One thing this book brings out is the pretense ravaging society. And it exists because of social impositions. The closet is the only true place. A devout Christian or Muslim is actually a rogue or a person in the closet. Only those that are determined and fearless live truly their lives. They are stubborn. They rebel against everything – family, society, religion, state, tradition, etc. Because all these are against them, they are loyal only to themselves. They are declarative. An attempt to stop them is opposed and looked upon as oppressive and scoffed at. They don’t listen to any other voice. In fact, homophobia has now been elevated to the level of racism in their vocabulary.

Really, there are new vocabularies here. And they are related to the new wave of LGBTQI.

Why don’t they welcome opposing voices, even though they may feel guilty? It is something some of them cannot control, they write. Then why do some detour like Habila and Abike? The difference here seems to be the level of freedom given to the child. Habila and Abike are Muslims and obedient to their families. But Eiphee Ize’s ‘Let’s Pray’ shows a defiant version, due to freedom she enjoyed as a youth. In a way, the teenage factor determines the sexual orientation of these people.

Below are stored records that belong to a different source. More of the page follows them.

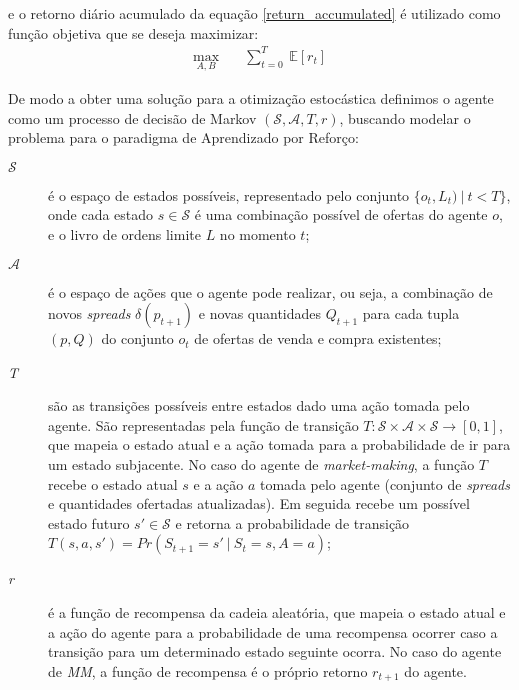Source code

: e o retorno diário acumulado da equação \ref{return_accumulated} é utilizado como função objetiva que se deseja maximizar:
\begin{equation} \label{objective_equation}
	\begin{aligned}
		\max_{A, B} \quad & \sum_{t=0}^{T} \ \mathbb{E} [r_{t}]
	\end{aligned}
\end{equation}

De modo a obter uma solução para a otimização estocástica definimos o agente como um processo de decisão de Markov $(\mathcal{S}, \mathcal{A}, T, r)$, buscando modelar o problema para o paradigma de Aprendizado por Reforço:

\begin{description}
	\item[$\mathcal{S}$] 
	é o espaço de estados possíveis, representado pelo conjunto $\{o_{t}, L_{t}) \ | \ t < T\}$, onde cada estado $s \in \mathcal{S}$ é uma combinação possível de ofertas do agente $o$, e o livro de ordens limite $L$ no momento $t$;
	
	\item[$\mathcal{A}$] é o espaço de ações que o agente pode realizar, ou seja, a combinação de novos \textit{spreads} $\delta(p_{t + 1})$ e novas quantidades $Q_{t+1}$ para cada tupla $(p, Q)$ do conjunto $o_{t}$ de ofertas de venda e compra existentes;
	
	\item[\textit{T}] são as transições possíveis entre estados dado uma ação tomada pelo agente. São representadas pela função de transição $T :  \mathcal{S} \times \mathcal{A} \times \mathcal{S} \rightarrow [0, 1]$, que mapeia o estado atual e a ação tomada para a probabilidade de ir para um estado subjacente. No caso do agente de \textit{market-making}, a função $T$ recebe o estado atual $s$ e a ação $a$ tomada pelo agente (conjunto de \textit{spreads} e quantidades ofertadas atualizadas). Em seguida recebe um possível estado futuro $s' \in \mathcal{S}$ e retorna a probabilidade de transição $T(s, a, s') = Pr(S_{t+1} = s' \ | \ S_{t} = s, A = a)$;
	
	\item[\textit{r}] é a função de recompensa da cadeia aleatória, que mapeia o estado atual e a ação do agente para a probabilidade de uma recompensa ocorrer caso a transição para um determinado estado seguinte ocorra. No caso do agente de \textit{MM}, a função de recompensa é o próprio retorno $r_{t+1}$ do agente.
\end{description}


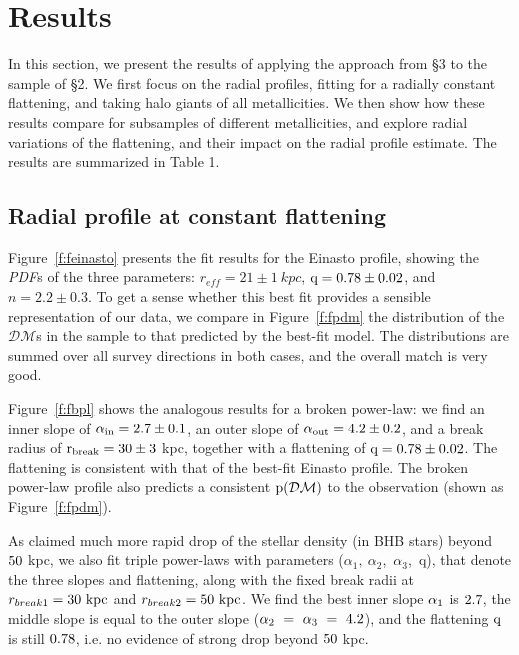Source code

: \documentclass[12pt,preprint]{aastex}
\newcommand{\DM}{\mathcal{DM}}
\begin{document}
\section{Results}\label{sec:Results}
In this section, we present the results of applying the approach from \S 3 to the sample of \S 2.  
We first focus on the radial profiles, fitting for a radially constant flattening, and taking halo giants of all metallicities. We then show how these results compare for subsamples of different metallicities, and explore radial variations of the flattening, and their impact on the radial profile estimate. The results are summarized in Table 1. 

\subsection{Radial profile at constant flattening}\label{sec:Results_RadialProfile}

Figure~\ref{f:feinasto} presents the fit results for the Einasto profile,  showing the \textit{PDF}s of the three parameters: $r_{eff}=21\pm1~kpc$, $\rm q=0.78\pm0.02$, and $n=2.2\pm0.3$.
To get a sense whether this best fit provides a sensible representation of our data, we compare
 in Figure~\ref{f:fpdm} the distribution of the $\DM$s in the sample to that predicted by the best-fit model. The distributions are summed over all survey directions in both cases, and the overall match is very good. 

Figure~\ref{f:fbpl} shows the analogous results for a broken power-law: we find an inner slope of $\rm \alpha_{in}=2.7\pm0.1$, an outer slope of $\rm \alpha_{out}=4.2\pm0.2$, and a break radius of
 $\rm r_{break}=30\pm3~$kpc, together with a flattening of $\rm q=0.78\pm0.02$. The flattening is consistent with that of the best-fit Einasto profile. The broken power-law profile also predicts a consistent $\rm p(\DM)$ to the observation (shown as Figure~\ref{f:fpdm}).
 
As \citet{Deason2014} claimed much more rapid drop of the stellar density (in BHB stars) beyond $\rm 50~$kpc, we also fit triple power-laws with parameters  ($\alpha_{1},~\alpha_{2}$,~$\alpha_{3}$,~q), that denote the three slopes and flattening, along with the fixed break radii at $r_{break1}=\rm 30~kpc$ and $r_{break2}=\rm 50~kpc$. We find the best inner slope $\rm \alpha_{1}$ is $\rm 2.7$, the middle slope is equal to the outer slope ($\rm \alpha_{2}~=~ \alpha_{3}~=~4.2$), and the flattening $\rm q$ is still $\rm 0.78$, i.e. no evidence of strong drop beyond $\rm 50~$kpc.
\end{document}
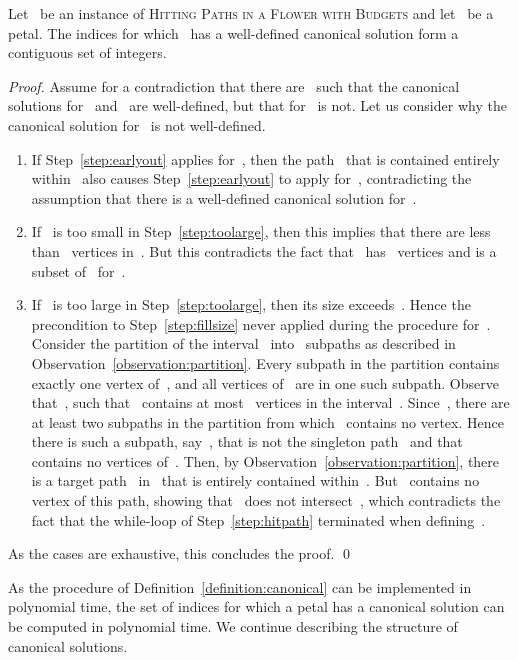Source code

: \let\accentvec\vec  \documentclass{llncs}
\newcommand{\HitPathsInFlower}{\textsc{Hitting Paths in a Flower with Budgets}\xspace}
\begin{document}
\begin{lemma} \label{lemma:contiguous}
Let~ be an instance of \HitPathsInFlower and let~ be a petal. The indices for which~ has a well-defined canonical solution form a contiguous set of integers.
\end{lemma}
\begin{proof}
Assume for a contradiction that there are~ such that the canonical solutions for~ and~ are well-defined, but that for~ is not. Let us consider why the canonical solution for~ is not well-defined. 
\begin{enumerate}
	\item If Step~\ref{step:earlyout} applies for~, then the path~ that is contained entirely within~ also causes Step~\ref{step:earlyout} to apply for~, contradicting the assumption that there is a well-defined canonical solution for~.
	\item If~ is too small in Step~\ref{step:toolarge}, then this implies that there are less than~ vertices in~. But this contradicts the fact that~ has~ vertices and is a subset of~ for~.
	\item If~ is too large in Step~\ref{step:toolarge}, then its size exceeds~. Hence the precondition to Step~\ref{step:fillsize} never applied during the procedure for~. Consider the partition of the interval~ into~ subpaths as described in Observation~\ref{observation:partition}. Every subpath in the partition contains exactly one vertex of~, and all vertices of~ are in one such subpath. Observe that~, such that~ contains at most~ vertices in the interval~. Since~, there are at least two subpaths in the partition from which~ contains no vertex. Hence there is such a subpath, say~, that is not the singleton path~ and that contains no vertices of~. Then, by Observation~\ref{observation:partition}, there is a target path~ in~ that is entirely contained within~. But~ contains no vertex of this path, showing that~ does not intersect~, which contradicts the fact that the while-loop of Step~\ref{step:hitpath} terminated when defining~.
\end{enumerate}
As the cases are exhaustive, this concludes the proof.
\qed
\end{proof}

As the procedure of Definition~\ref{definition:canonical} can be implemented in polynomial time, the set of indices for which a petal has a canonical solution can be computed in polynomial time. We continue describing the structure of canonical solutions.
\end{document}
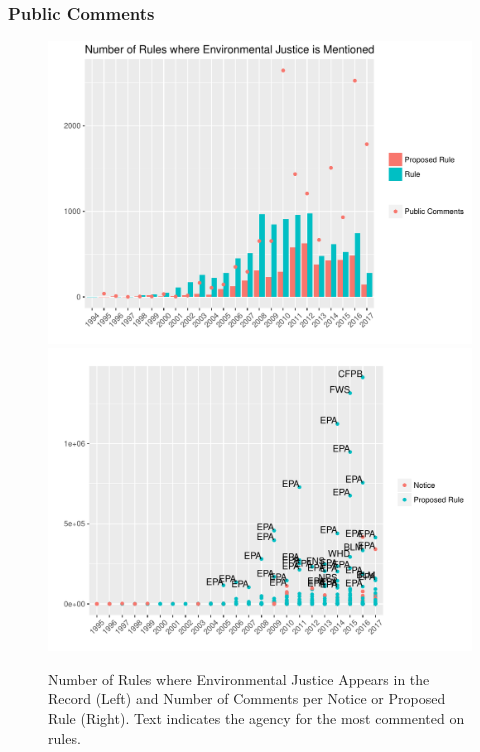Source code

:\documentclass[10pt]{beamer}
\begin{document}
\begin{frame}
\frametitle{Public Comments}
\begin{figure}
\caption{Number of Rules where Environmental Justice Appears in the Record (Left) and Number of Comments per Notice or Proposed Rule (Right). Text indicates the agency for the most commented on rules.}
\includegraphics[width = \textwidth/2]{eandj_hist.pdf}
\includegraphics[width =\textwidth/2]{eandj_comments.pdf}
\end{figure}
\end{frame}
\end{document}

Additionally, the stories are like diaries. There are also the religious bodies – Christianity and Islam. Once the parents discover their daughters are lesbians, they express shock, violence and then drag them to their religions for exorcism. But usually, nothing happens as the people know they are not demon-possessed. The religions are cruel to them. It is no wonder that almost all of the queers are irreligious or have little faith in God. So, neither man nor God can change them.

The state comes in here when everything fails. It sends its apparatuses to disrupt their meetings. This has happened in Ghana, Benin Republic and Nigeria. While there is no reported case of state oppression in other countries in the book, though they actually exist, state attention on homosexuals is far removed. It is usually the society that makes life difficult for them.

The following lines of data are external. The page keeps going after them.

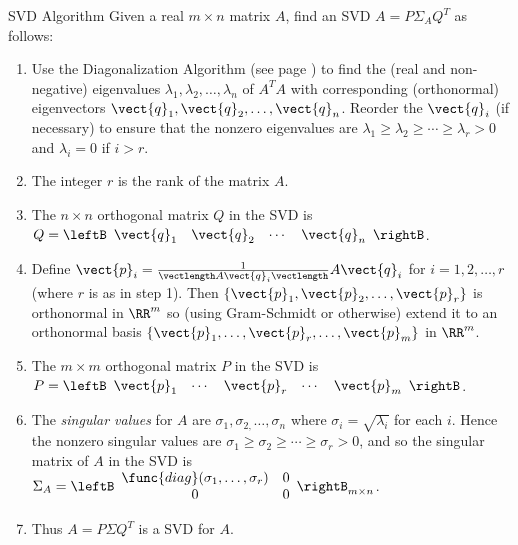 \begin{theorem*}[label=thm:svdalgorithm]{SVD Algorithm}
Given a real $m\times n$ matrix $A$, find an SVD $A=P\Sigma_{A}Q^{T}$ as follows:

\begin{enumerate}
\item Use the Diagonalization Algorithm (see page \pageref{thm:009304}) to find
the (real and non-negative) eigenvalues $\lambda_{1},\lambda_{2},\ldots,\lambda_{n}$ of $A^{T}A$ with corresponding (orthonormal) eigenvectors $\vect{q}_{1},\vect{q}_{2},\ldots ,\vect{q}_{n}$. Reorder
the $\vect{q}_{i}$ (if necessary) to ensure that the nonzero eigenvalues
are $\lambda_{1}\geq \lambda_{2}\geq \cdots \geq \lambda_{r}>0$ and $\lambda_{i}=0$ if $i>r$.

\item The integer $r$ is the rank of the matrix $A$.

\item The $n\times n$ orthogonal matrix $Q$ in the SVD is $Q=\leftB \begin{array}{cccc}\vect{q}_{1} & \vect{q}_{2} & \cdots & \vect{q}_{n}\end{array}\rightB$.

\item Define $\vect{p}_{i}=\frac{1}{\vectlength A\vect{q}_{i}\vectlength}A\vect{q}_{i}$ for $i=1,2,\ldots ,r$ (where $r$ is as in step 1).
Then $\{\vect{p}_{1},\vect{p}_{2},\ldots ,\vect{p}_{r}\}$ is
orthonormal in $\RR^{m}$ so (using Gram-Schmidt or otherwise) extend
it to an orthonormal basis $\{\vect{p}_{1},\ldots ,\vect{p}_{r},\ldots , \vect{p}_{m}\}$ in $\RR^{m}$.

\item The $m\times m$ orthogonal matrix $P$ in the SVD is $P=\leftB \begin{array}{ccccc} \vect{p}_{1} & \cdots & \vect{p}_{r} & \cdots & \vect{p}_{m}\end{array}\rightB$.

\item The \emph{singular values} for $A$ are $\sigma_{1},\sigma_{2,}\ldots,\sigma_{n}$ where $\sigma_{i}=\sqrt{\lambda_{i}}$ for each $i$. Hence the nonzero singular values are $\sigma_{1}\geq \sigma_{2}\geq \cdots \geq \sigma_{r}>0$, and so the singular matrix of $A$ in the SVD is $\Sigma_{A}= 
\leftB 
\begin{array}{cc}
\func{diag}(\sigma_{1},\ldots ,\sigma_{r}) & 0 \\ 
0 & 0
\end{array}
\rightB_{m\times n}$.

\item Thus $A=P\Sigma Q^{T}$ is a SVD for $A$.
\end{enumerate}
\end{theorem*}

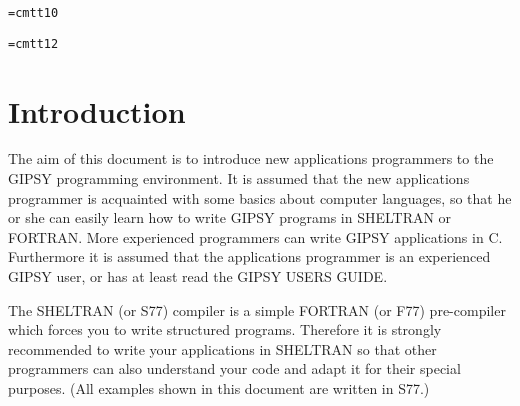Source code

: %
%
%
%
%
%
%
%
\makeindex
\evensidemargin=0cm
\font\tt=cmtt10
\oddsidemargin=0cm
\textwidth=16cm
\textheight=21cm

\pagestyle{heading}
\thispagestyle{empty}
\font\tt=cmtt12
\thispagestyle{empty}
\tableofcontents
\newpage
{}
\chapter{Introduction}

The aim of this document is to introduce new applications programmers to
the GIPSY programming environment.  It is assumed that the new
applications programmer is acquainted with some basics about computer
languages, so that he or she can easily learn how to write GIPSY
programs in SHELTRAN or FORTRAN.  More experienced programmers can write
GIPSY applications in C.  Furthermore it is assumed that the
applications programmer is an experienced GIPSY user, or has at least
read the GIPSY USERS GUIDE.

The SHELTRAN (or S77) compiler is a simple FORTRAN (or F77) pre-compiler
which forces you to write structured programs.  Therefore it is strongly
recommended to write your applications in SHELTRAN so that other
programmers can also understand your code and adapt it for their special
purposes.  (All examples shown in this document are written in S77.)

The stories here show resilient and hopeful people. The question at the end of Wedged Between Man and God really is, what do they want? They all say they want to be free to love. They want freedom. That is the problem. How can society bend for it when it considers homosexuality a taboo? Must all rights be guaranteed? And what is even a right? Is lesbian suppression a result of patriarchal hegemony? If society is matriarchal, will lesbians be free? In areas where women dominate and rule, are lesbians free? It is a human problem, not a gender issue. So lumping it under women’s rights removes the men from feeling like women and or women feeling like men.

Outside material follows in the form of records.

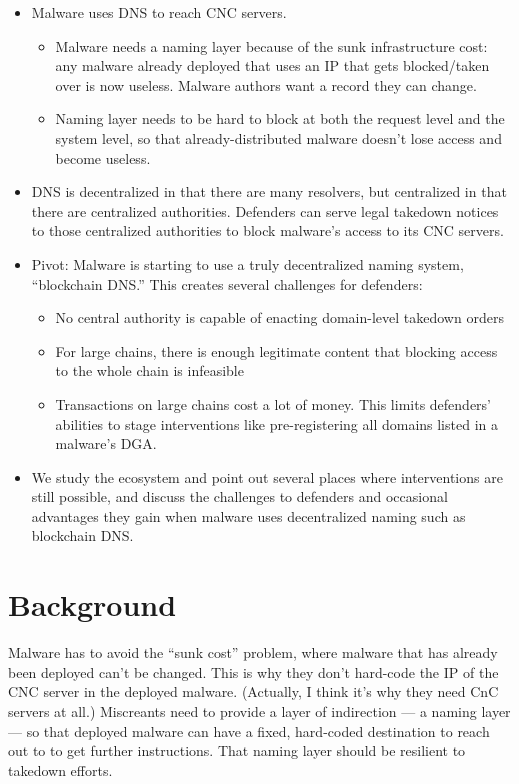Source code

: \documentclass[10pt,sigconf,letterpaper]{acmart}
\begin{document}
\begin{itemize}
	\item Malware uses DNS to reach CNC servers. 
	\begin{itemize}
		\item Malware needs a naming layer because of the 
		sunk infrastructure cost: 
		any malware already deployed that uses an IP that gets blocked/taken 
		over is now useless. Malware authors want a record they can change.
		\item Naming layer needs to be hard to block at both 
		the request level and the system level, so that 
		already-distributed malware doesn't lose access and 
		become useless. 
	\end{itemize}
	\item DNS is decentralized in that there are many resolvers, but 
	centralized in that there are centralized authorities. Defenders can serve 
	legal takedown notices to those centralized authorities to block malware's 
	access to its CNC servers.
	\item Pivot: Malware is starting to use a truly decentralized naming 
	system, ``blockchain DNS.'' This creates several challenges for defenders:
	\begin{itemize}
		\item No central authority is capable of enacting domain-level takedown 
		orders
		\item For large chains, there is enough legitimate content that 
		blocking access to the whole chain is infeasible
		\item Transactions on large chains cost a lot of money. This limits 
		defenders' abilities to stage interventions like pre-registering all 
		domains listed in a malware's DGA.
	\end{itemize}
	\item We study the ecosystem and point out several places where 
	interventions are still possible, and discuss the challenges to defenders 
	and occasional advantages they gain when malware uses decentralized naming 
	such as blockchain DNS.
\end{itemize}

\section{Background}


Malware has to avoid the “sunk cost” problem, where malware that has 
already been deployed can’t be changed. This is why they don’t hard-code 
the IP of the CNC server in the deployed malware. (Actually, I think it’s 
why they need CnC servers at all.) Miscreants need to provide a layer of 
indirection --- a naming layer --- so that deployed malware can have a 
fixed, hard-coded destination to reach out to to get further instructions. 
That naming layer should be resilient to takedown efforts.
\end{document}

The problem between society and the queer people is therefore a question of identity. Because you see a man in the story but he is a woman. Society will judge them to be men but the men will tell you they are women and insist on that. They prefer women’s conveniences. A woman will appear at the court. The court will declare her a man because of her features .Nothing is ever sure here. Accepting queer identity is quite queer in this circumstance. How society will navigate this is a question of time. And as said before, the world is changing, and Africa is a very vulnerable place. How long will the two deviant cultures clash before capitulating?